● **Input data**
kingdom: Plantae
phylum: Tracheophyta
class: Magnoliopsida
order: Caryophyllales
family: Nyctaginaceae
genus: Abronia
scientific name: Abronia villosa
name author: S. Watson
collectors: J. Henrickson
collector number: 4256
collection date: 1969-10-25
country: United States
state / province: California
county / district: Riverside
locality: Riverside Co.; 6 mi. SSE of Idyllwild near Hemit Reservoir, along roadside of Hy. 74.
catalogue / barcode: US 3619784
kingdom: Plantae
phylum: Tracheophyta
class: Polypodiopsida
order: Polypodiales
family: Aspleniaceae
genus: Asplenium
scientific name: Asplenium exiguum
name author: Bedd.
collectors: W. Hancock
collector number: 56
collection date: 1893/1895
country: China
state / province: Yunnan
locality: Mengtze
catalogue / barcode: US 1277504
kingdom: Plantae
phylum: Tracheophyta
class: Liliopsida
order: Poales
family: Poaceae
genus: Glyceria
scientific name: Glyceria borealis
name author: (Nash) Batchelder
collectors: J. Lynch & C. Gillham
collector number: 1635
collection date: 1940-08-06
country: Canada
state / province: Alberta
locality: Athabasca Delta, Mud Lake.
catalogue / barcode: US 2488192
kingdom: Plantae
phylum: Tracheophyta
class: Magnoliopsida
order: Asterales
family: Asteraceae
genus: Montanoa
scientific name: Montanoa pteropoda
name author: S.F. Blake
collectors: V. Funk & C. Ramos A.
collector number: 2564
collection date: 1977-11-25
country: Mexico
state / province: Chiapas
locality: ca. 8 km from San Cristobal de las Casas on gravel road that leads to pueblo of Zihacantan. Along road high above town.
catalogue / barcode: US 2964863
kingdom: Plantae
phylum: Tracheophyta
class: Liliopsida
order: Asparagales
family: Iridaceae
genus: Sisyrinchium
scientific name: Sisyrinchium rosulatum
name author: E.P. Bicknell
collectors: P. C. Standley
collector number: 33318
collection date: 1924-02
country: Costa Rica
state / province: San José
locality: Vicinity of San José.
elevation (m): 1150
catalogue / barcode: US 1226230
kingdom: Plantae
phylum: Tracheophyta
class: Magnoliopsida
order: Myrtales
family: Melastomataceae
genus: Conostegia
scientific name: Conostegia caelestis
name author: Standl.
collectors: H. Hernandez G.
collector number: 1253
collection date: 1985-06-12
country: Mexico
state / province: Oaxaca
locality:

● **Direction**
From the material above, collect every line that contains the string "collectors". Case counts.

● **Exercise answer**
collectors: J. Henrickson
collectors: W. Hancock
collectors: J. Lynch & C. Gillham
collectors: V. Funk & C. Ramos A.
collectors: P. C. Standley
collectors: H. Hernandez G.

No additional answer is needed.